Xavier University First to Take Veterans on Pilgrimage
Mirrors St. Ignatius" service and experiences as a returning soldier
Nate Davis, director of veterans affairs at Xavier University, accompanied five local veterans, three of whom are Xavier students, on a spiritual journey to Assisi and Rome. They left the U.S. on Aug. 13th and returned Aug. 21st.
The pilgrimage is part of a new, veterans-only theology course developed through collaboration among Sister Rosie Miller, professor of theology, Davis and pilgrimage staff in Italy. Miller suggested the pilgrimage because she is familiar with issues such as PTSD.
Xavier is the first Jesuit institution of higher learning to develop a veterans-only theology course, and the first Jesuit institution to send a group of veterans on a pilgrimage.
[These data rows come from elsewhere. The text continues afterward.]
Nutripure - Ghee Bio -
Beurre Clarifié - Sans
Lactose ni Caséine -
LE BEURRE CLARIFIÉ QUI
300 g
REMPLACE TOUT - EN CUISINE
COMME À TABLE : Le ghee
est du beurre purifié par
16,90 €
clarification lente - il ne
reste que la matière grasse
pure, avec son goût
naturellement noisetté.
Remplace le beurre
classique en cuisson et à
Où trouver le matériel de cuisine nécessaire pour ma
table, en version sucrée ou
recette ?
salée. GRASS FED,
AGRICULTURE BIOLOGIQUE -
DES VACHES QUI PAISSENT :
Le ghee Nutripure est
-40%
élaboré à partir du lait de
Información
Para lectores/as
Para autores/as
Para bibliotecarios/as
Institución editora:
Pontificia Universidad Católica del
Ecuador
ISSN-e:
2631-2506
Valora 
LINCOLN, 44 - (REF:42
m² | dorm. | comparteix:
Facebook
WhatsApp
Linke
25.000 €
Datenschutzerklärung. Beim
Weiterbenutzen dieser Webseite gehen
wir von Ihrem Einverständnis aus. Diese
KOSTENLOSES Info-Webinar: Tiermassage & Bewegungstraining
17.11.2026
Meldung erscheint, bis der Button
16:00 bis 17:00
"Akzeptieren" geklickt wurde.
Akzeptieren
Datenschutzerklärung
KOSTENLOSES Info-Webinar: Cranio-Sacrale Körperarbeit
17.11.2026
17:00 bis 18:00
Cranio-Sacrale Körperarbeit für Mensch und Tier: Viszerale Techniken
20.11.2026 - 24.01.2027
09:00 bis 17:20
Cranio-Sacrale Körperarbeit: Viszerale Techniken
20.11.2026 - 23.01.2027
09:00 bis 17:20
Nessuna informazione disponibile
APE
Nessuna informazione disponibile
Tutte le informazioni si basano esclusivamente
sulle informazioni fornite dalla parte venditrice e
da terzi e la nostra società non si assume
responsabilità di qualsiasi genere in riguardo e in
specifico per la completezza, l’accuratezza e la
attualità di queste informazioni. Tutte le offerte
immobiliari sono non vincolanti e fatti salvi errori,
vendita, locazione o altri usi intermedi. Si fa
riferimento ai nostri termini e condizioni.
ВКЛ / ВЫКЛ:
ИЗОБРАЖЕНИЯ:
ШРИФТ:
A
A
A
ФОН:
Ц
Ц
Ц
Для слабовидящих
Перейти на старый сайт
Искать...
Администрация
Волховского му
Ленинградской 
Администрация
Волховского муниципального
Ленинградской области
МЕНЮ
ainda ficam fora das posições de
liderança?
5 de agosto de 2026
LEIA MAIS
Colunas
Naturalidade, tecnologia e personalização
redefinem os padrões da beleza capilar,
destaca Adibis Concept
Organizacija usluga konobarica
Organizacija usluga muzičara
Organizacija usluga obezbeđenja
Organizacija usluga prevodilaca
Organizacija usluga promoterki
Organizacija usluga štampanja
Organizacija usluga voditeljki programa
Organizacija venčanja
This allows Xavier to reinforce its mission to educate the whole person and to demonstrate its care for those who have made the ultimate sacrifices.
“Many men and women are returning home after having served in conflicted areas of the world, says Fr. John Cella, OFM, director of Franciscan Pilgrimage Programs. “Now they face the challenge of rebuilding their lives and families. We think that the journeys of St. Francis and St. Clare through their own life threatening experiences may help members of the military and their loved ones in trying to make sense out of all the good and bad that they have witnessed and felt while in the military.”
Past participant Major Greg Masiello, PhD, agrees. “That St. Francis traveled to the Middle East to broker peace for the Crusades underscores these parallels if not highlights the paradox. Many Christians and Muslims are still at odds with each other.”
Local military personnel who took the trip were Paula Alberto of Ft. Wright, KY, Marylu Gilbert of Ft. Thomas, KY, and three Xavier students from Cincinnati: Malachi Black (45215), Matthew Call (45241), and Janie Summers (45237). All were accompanied by Davis, also of Cincinnati (45227).
“St. Ignatius and St. Francis had different backgrounds – one was highly educated, the other was not – and different approaches – one was more about living, the other about thinking – but still both were soldiers and suffered through many of the same things soldiers face today when they return from battle,” says Davis. “Both found that faith can bring you through.”